Though the one difference between Liz Dunn and I is that while she tries to blend in, I do everything I can to stand out. Since I don't fit in down to my very core, since I feel so internally and fundamentally different from others, I try to reflect that in how I present myself. From when I dyed my hair and dressed in all black through my teen years to dying my hair bright red now, and dressing in bold colours and patterns. (Of which I blame partly on my middle child syndrome of attention depravation.) It's also a way to weed through people, by taking my inner turmoil and manifesting it on the outside, people that are unworthy are less likely to approach, and I don't have to worry about getting hurt.

However, more than just finding myself on the page, Coupland excells at taking real characters, everyday people that happen to go through extraordinary circumstances. I don't want to give away what Liz goes through, incase you haven't read the book, but I will say what I love about it. While, out of this world and extraordinary, what these character's go through feels so realistic due to the honesty of the characters. (Another great example of this is Coupland's, Girlfriend in a Coma).

While I know this isn't a book blog (is that even a thing?) I just wanted to share this wonderful book, and how very much it means to me. As the years have gone by (5 since I first picked up this book), I've only grown closer and more in love with this book. It is what I turn to most when i'm in need of comfort, experiencing what Liz explains as, "time sickness"...

But thanks to this book, all I have to do is read these words to remember that 'this to, shall pass'. As you can see from these photos this book is marked up it's fair share. Nearly half the pages are dog-eared to more easily find a source of comfort and wisom when I have what Liz calls a "loneliness blizzard, those sweeps of loneliness that feel not just emotional but medical". 

So I guess what i'm saying here, is that this book is a testament to what I personally love about literature.
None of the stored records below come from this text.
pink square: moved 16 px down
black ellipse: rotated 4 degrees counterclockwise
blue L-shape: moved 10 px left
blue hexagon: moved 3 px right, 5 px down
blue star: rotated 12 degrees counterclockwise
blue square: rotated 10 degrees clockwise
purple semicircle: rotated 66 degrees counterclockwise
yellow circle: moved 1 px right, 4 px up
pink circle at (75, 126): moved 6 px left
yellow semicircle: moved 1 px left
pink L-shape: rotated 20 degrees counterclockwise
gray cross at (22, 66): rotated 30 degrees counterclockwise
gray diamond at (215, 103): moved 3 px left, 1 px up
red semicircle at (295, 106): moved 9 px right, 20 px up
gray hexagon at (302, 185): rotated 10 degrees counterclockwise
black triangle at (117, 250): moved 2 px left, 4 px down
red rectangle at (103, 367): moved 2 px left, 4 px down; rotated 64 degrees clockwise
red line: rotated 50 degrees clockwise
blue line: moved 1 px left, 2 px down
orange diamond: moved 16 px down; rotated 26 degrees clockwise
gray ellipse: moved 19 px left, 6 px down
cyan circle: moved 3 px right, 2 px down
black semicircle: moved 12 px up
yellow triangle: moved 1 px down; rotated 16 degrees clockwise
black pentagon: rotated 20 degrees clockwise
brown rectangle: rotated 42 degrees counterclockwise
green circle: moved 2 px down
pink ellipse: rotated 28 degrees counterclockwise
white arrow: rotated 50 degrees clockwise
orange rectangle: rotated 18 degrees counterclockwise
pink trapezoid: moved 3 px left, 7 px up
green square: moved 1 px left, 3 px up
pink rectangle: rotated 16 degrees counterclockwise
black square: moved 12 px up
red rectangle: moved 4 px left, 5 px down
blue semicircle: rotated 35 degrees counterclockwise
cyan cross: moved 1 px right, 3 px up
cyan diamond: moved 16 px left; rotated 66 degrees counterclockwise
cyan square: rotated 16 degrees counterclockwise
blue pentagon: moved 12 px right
That I can find myself in someone else, though yes, Liz Dunn is a fictional character, I am able to find some comfort in that her author, Douglas Coupland must feel some degree of what she does, and has survived it. Which comforts me to no end. 

And yes, this post is much longer than I had originally intended.


Bloggers Block

Oh what a bad blogger I've been. I feel like all I do lately is write these "I've been such a bad blogger" posts, but lately it seems that's all I can do.

Life has been kicking my ass the past little while. I'm trying my best to fight back, but some things have fallen by the wayside.

Like this blog. This blog that empowers me. That helped me find my voice. That (through lovely comments I have received) i know has helped others. I need to get that back. I just have to figure out how.

This is by no means a goodbye. Just a "stick with me"?

I just need to find that juice again. That spark inside, that right now, while barely alight, is still there. It is not yet extinguished.